APOBEC3F restricts PRRSV replication through its CD2 domain and interaction with host antiviral proteins.

Abstract

Porcine reproductive and respiratory syndrome virus (PRRSV) is a major pathogen that causes substantial economic losses to the global swine industry. Apolipoprotein B mRNA-editing enzyme catalytic polypeptide-like 3 F (APOBEC3F), a key constituent of cytoplasmic processing bodies (P-bodies) and a member of the deaminase protein family, possesses intrinsic antiviral activity. This study systematically investigates the effects of APOBEC3F and its functional domains on PRRSV replication. This study systematically investigated the effects of APOBEC3F and its functional domains on PRRSV replication.

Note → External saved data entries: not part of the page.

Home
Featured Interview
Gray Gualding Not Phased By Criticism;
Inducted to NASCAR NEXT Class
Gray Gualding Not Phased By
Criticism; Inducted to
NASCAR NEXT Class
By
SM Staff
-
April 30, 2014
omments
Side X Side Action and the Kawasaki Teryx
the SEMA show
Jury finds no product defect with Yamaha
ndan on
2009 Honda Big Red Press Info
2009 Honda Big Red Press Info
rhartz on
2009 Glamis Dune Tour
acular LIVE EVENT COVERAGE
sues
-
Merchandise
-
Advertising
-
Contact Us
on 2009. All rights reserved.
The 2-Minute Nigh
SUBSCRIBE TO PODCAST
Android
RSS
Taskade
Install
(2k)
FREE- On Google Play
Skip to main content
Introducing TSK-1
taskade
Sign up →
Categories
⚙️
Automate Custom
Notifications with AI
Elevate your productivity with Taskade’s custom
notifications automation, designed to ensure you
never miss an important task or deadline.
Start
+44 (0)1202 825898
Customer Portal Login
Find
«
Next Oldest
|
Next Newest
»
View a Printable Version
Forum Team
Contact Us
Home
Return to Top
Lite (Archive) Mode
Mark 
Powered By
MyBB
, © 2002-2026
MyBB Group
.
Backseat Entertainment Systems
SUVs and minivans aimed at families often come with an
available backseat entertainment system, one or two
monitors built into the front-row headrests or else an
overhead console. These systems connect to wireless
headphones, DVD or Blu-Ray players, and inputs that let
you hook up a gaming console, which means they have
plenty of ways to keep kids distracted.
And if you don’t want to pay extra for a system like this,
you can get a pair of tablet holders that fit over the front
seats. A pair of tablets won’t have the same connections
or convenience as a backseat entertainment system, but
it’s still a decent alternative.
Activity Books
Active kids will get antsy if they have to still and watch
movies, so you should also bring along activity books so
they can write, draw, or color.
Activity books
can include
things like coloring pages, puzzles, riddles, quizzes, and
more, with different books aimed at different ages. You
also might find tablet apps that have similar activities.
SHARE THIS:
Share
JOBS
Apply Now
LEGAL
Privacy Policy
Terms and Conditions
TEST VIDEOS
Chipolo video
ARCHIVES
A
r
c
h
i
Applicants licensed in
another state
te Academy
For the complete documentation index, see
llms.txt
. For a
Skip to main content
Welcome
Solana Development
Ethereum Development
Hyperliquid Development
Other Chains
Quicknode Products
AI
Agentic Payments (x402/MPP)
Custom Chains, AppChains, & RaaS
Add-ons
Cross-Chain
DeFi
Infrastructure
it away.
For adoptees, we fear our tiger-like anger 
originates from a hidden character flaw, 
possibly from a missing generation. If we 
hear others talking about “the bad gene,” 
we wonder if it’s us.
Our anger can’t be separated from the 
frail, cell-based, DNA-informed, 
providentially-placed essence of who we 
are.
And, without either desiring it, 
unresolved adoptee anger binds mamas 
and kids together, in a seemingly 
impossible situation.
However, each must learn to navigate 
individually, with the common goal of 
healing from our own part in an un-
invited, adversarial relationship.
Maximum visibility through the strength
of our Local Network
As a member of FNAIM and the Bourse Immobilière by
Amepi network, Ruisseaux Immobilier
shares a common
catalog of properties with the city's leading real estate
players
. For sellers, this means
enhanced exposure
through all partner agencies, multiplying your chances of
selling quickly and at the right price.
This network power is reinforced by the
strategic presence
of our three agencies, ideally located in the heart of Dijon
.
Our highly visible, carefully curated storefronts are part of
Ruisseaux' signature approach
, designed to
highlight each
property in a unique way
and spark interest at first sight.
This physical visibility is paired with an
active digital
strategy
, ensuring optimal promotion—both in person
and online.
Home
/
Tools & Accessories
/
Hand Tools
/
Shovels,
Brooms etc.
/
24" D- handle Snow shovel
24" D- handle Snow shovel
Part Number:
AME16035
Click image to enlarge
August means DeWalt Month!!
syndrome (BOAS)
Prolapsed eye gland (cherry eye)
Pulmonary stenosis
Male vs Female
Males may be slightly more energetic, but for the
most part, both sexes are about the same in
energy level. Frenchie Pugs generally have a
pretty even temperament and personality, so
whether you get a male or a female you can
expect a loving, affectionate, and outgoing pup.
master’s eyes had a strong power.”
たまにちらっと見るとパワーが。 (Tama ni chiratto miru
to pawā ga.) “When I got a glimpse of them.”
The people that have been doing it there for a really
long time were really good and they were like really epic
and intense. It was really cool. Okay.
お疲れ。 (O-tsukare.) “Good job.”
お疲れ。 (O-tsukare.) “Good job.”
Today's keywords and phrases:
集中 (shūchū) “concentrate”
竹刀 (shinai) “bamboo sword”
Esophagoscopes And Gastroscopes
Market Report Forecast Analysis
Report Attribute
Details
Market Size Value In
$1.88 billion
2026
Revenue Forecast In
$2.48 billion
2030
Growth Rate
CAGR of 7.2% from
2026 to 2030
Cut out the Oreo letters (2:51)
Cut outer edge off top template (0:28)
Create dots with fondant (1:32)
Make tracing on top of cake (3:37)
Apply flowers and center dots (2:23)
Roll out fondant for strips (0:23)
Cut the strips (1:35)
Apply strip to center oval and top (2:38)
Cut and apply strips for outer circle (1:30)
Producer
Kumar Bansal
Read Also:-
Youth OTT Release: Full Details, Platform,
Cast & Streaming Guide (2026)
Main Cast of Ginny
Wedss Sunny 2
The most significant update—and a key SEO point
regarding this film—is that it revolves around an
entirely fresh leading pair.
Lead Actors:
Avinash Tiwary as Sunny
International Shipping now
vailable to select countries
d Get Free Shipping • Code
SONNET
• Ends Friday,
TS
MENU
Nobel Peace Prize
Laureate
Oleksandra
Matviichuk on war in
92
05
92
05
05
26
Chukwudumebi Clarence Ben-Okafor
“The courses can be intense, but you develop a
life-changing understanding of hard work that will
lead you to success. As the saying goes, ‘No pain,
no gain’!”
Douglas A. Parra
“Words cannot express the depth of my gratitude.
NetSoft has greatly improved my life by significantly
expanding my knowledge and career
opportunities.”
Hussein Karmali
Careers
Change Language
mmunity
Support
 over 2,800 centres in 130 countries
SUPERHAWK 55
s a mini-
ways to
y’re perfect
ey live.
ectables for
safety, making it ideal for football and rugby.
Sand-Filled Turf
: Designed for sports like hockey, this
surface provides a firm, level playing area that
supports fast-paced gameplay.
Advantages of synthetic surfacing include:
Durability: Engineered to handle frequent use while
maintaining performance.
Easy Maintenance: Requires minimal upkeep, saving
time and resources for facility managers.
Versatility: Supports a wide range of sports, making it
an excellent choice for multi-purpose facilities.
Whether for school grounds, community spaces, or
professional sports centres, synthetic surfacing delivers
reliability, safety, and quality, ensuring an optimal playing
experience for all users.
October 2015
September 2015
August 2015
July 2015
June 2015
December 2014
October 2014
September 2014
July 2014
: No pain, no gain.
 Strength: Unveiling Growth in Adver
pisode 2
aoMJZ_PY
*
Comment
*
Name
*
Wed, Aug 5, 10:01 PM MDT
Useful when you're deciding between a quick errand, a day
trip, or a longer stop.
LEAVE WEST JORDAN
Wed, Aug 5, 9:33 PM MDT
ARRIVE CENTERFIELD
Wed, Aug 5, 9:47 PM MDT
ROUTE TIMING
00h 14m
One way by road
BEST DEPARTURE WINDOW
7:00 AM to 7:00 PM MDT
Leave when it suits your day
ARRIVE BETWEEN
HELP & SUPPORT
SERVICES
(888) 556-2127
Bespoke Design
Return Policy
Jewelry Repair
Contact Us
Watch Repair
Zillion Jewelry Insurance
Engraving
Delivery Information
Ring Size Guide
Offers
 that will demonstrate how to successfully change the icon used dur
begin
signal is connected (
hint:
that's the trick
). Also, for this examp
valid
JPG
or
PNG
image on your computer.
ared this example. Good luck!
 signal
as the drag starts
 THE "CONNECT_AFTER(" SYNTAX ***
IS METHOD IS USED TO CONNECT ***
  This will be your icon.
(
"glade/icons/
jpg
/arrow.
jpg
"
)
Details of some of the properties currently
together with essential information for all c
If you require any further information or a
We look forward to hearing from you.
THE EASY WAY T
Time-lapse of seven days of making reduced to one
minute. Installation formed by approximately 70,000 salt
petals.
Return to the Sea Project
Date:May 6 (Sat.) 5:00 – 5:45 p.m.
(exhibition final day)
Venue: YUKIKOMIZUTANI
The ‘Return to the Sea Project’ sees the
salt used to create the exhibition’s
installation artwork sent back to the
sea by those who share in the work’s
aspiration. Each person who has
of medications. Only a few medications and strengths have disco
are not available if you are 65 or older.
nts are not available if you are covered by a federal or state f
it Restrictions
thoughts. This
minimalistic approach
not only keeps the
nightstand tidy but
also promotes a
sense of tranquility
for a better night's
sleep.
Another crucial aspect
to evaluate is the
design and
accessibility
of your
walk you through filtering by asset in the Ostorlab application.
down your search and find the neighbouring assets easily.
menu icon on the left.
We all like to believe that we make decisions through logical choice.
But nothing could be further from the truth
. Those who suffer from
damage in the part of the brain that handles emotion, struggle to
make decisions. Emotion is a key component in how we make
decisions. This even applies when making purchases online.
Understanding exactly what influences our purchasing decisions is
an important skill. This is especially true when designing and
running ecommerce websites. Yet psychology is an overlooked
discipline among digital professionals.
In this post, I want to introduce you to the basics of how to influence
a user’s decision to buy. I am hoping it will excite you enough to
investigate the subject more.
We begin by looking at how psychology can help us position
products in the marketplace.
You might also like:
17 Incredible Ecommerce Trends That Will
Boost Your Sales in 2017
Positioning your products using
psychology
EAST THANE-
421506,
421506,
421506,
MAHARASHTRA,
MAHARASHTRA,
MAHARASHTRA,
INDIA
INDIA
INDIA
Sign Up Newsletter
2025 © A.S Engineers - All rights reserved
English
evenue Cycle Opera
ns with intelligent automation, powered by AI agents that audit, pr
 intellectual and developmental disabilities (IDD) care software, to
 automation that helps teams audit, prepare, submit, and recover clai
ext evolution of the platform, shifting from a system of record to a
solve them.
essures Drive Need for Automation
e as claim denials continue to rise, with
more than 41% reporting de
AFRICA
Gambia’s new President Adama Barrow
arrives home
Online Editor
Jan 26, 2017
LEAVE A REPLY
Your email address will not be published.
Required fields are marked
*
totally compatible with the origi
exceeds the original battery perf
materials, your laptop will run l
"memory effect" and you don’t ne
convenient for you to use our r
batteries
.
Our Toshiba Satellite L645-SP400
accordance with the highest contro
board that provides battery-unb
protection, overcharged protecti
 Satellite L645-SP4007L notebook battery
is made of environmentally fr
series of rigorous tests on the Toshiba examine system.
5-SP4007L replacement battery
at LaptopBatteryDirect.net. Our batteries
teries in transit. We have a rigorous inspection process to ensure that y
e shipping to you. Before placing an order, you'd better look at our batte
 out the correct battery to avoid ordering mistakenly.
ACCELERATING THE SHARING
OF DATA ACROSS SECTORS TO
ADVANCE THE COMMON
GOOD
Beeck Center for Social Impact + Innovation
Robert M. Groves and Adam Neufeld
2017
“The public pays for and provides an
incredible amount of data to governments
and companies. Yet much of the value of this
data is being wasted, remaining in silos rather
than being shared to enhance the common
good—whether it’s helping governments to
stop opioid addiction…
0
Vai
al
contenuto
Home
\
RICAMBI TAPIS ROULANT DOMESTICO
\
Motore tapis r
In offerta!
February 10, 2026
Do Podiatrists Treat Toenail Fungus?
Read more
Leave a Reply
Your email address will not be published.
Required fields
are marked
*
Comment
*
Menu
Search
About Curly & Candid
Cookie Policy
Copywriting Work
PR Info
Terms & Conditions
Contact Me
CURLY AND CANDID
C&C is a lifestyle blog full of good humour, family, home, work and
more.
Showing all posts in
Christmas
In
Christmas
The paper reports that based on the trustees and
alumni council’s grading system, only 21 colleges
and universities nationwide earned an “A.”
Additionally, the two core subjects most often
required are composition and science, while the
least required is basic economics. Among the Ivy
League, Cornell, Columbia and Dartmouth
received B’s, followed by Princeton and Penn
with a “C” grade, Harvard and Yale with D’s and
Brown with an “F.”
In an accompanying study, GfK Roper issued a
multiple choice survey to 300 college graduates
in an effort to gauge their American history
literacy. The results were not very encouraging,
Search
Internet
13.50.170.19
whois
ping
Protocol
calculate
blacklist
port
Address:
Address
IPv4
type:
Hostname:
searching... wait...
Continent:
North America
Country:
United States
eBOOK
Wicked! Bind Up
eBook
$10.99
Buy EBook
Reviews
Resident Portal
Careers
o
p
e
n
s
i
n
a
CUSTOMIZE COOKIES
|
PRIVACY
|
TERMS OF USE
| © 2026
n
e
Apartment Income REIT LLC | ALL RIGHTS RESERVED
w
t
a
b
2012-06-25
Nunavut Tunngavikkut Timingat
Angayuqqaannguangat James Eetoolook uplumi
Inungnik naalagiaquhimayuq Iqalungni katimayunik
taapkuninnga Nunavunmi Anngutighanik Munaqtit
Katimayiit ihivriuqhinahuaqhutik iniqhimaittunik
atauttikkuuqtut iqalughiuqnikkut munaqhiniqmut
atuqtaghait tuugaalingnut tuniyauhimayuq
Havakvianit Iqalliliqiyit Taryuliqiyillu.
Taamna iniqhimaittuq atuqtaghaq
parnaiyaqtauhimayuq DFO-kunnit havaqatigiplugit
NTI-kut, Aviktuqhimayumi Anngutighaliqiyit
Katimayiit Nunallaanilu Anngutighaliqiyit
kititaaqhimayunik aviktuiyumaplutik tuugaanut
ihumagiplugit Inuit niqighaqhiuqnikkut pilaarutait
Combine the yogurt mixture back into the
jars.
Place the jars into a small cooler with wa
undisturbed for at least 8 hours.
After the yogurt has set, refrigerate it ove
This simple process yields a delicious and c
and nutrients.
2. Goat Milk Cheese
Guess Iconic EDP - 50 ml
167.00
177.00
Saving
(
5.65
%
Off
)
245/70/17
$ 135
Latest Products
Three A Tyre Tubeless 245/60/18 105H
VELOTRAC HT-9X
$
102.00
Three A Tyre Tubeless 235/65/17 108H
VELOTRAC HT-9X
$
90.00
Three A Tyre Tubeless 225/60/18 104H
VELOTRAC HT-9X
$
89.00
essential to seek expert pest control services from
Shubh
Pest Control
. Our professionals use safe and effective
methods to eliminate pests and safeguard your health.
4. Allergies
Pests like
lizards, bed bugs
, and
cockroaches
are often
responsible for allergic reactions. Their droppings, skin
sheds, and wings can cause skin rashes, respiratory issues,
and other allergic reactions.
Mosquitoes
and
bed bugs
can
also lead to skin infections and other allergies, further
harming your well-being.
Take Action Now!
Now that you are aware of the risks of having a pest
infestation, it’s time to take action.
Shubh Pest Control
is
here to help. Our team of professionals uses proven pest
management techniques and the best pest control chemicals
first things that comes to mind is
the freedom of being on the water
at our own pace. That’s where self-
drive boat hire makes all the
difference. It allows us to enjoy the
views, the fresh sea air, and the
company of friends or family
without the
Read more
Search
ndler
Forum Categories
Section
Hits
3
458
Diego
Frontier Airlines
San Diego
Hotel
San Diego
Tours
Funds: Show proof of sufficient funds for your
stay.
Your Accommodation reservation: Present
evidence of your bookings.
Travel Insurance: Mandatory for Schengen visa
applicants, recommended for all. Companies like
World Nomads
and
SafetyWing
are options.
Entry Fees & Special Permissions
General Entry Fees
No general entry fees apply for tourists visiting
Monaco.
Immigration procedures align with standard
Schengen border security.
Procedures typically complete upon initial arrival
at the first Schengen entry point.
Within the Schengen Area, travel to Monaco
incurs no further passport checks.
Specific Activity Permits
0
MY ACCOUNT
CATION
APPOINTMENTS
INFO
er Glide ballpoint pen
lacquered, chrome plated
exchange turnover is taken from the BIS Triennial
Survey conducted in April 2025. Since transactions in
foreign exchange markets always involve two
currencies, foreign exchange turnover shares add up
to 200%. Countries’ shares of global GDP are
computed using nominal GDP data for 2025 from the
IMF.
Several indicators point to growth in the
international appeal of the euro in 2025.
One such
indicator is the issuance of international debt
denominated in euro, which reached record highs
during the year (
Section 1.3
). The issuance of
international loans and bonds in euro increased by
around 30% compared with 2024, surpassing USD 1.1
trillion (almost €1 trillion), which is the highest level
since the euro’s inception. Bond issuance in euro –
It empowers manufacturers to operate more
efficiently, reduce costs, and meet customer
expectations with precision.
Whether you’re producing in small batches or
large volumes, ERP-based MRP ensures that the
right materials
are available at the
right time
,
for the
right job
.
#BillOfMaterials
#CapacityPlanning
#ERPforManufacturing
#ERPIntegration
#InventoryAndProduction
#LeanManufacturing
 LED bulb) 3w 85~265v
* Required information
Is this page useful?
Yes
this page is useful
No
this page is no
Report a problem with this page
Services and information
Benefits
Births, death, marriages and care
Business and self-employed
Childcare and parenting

We found that overexpression of APOBEC3F and its C-terminal deaminase domain (CD2) markedly suppressed PRRSV replication (including transcription, protein expression, and viral titers) in susceptible porcine cells. Conversely, APOBEC3F knockdown enhanced viral replication. Notably, several PRRSV proteins-NSP1α, NSP1β, NSP5, NSP7, GP4, GP5, and N-were found to downregulate endogenous APOBEC3F mRNA expression in host cells. Moreover, IP-MS analysis identified several potential candidate interactors, including DEAD-box helicases (such as DDX6 and MOV10) and other host factors, suggesting that APOBEC3F may associate with P-body components to exert its antiviral function. These results offer new insights into the molecular mechanisms of APOBEC3F-mediated antiviral defense against PRRSV and underscore its potential as a therapeutic target.